> What is needed
Each line from the one containing "4 juin 2024" to the end of the listing below should be output exactly; no other line is wanted.
..........
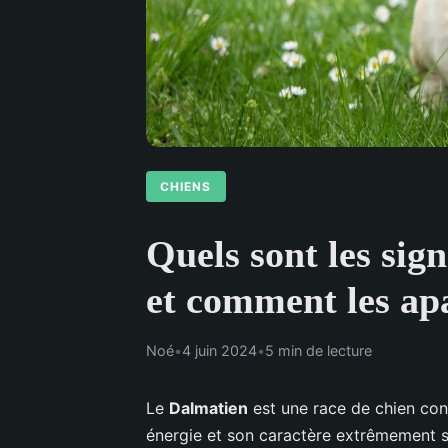
CHIENS
Quels sont les sig
et comment les ap
Noé
•
4 juin 2024
•
5 min de lecture
Le
Dalmatien
est une race de chien con
énergie et son caractère extrêmement s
..........
> Solution
4 juin 2024
•
5 min de lecture
Le
Dalmatien
est une race de chien con
énergie et son caractère extrêmement s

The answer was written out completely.